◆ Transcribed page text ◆
-----
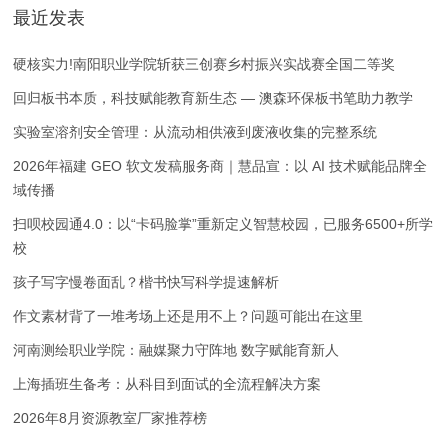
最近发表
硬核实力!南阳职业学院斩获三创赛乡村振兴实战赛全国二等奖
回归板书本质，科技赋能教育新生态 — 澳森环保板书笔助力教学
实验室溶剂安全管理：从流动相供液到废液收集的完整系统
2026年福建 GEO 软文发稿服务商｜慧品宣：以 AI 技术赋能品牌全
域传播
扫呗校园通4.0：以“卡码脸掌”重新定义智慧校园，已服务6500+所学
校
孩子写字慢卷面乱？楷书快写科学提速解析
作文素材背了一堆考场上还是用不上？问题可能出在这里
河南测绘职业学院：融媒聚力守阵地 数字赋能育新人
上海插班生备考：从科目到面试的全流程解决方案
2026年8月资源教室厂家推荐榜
-----
◆ Directions ◆
Reproduce the transcribed text of every item with each occurrence of "赋能" substituted by "驱动" and nothing else altered. Omit the pictures.

◆ Finished task ◆
最近发表
硬核实力!南阳职业学院斩获三创赛乡村振兴实战赛全国二等奖
回归板书本质，科技驱动教育新生态 — 澳森环保板书笔助力教学
实验室溶剂安全管理：从流动相供液到废液收集的完整系统
2026年福建 GEO 软文发稿服务商｜慧品宣：以 AI 技术驱动品牌全
域传播
扫呗校园通4.0：以“卡码脸掌”重新定义智慧校园，已服务6500+所学
校
孩子写字慢卷面乱？楷书快写科学提速解析
作文素材背了一堆考场上还是用不上？问题可能出在这里
河南测绘职业学院：融媒聚力守阵地 数字驱动育新人
上海插班生备考：从科目到面试的全流程解决方案
2026年8月资源教室厂家推荐榜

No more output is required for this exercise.